Car cette action auprès des malades, n’est pas isolée de ce qui est dû aux gens dits bien portants ! Les étrangers sont en effet regardés comme des princes, ici. Et d’une certaine manière, les moyens matériels dont ils (touristes, hommes d’affaire, missionnaires de tout bord …) disposent confortent les « natives » dans cette admiration indue.
Mais si vous vous baladez en jupe, que vous portez une croix, que vous priez le chapelet quotidiennement, les prières avant et après les repas… les gens vous posent rapidement des tas de questions sur cette religion qui vous pousse à faire tant de choses bizarres ; et cela donne lieu à des conversations très intéressantes. Un peu dur cependant pour moi, car désormais, il faut que j’arrive à expliquer – in English – le pourquoi de ces bonnes habitudes de la Sainte Eglise catholique.

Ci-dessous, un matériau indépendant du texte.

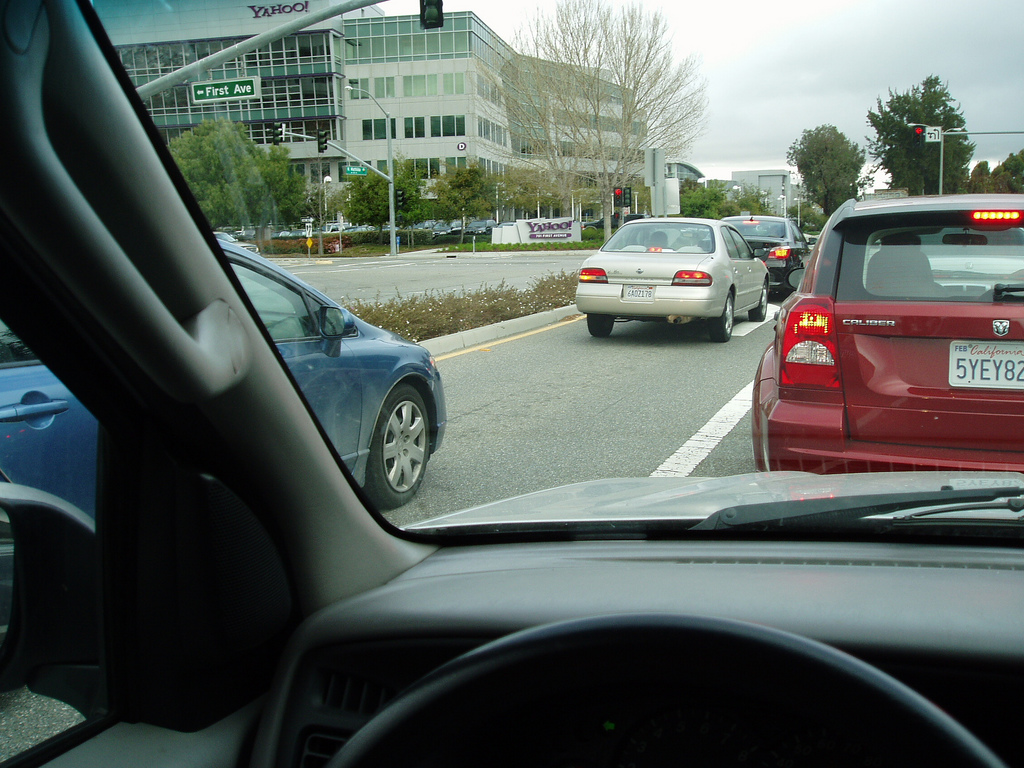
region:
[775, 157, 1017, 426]
red car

Et voilà : je suis revenue au domicile de Cherry. Ses trois enfants sont très contents, et elle-même se met en quatre pour me faire plaisir. Là aussi j’attends avec un peu d’anxiété ses questions. Bien qu’elle s’affirme catholique, elle est en effet très engagée dans l’activité d’une loge « Free Mason ». Malgré les affirmations de Yolly qui lui répète qu’il est impossible (sans mentir ou sans dommages) de servir à la fois l’une et l’autre. Ce que Cherry semble ne pas comprendre ! Quelques discussions « philosophiques » en perspective.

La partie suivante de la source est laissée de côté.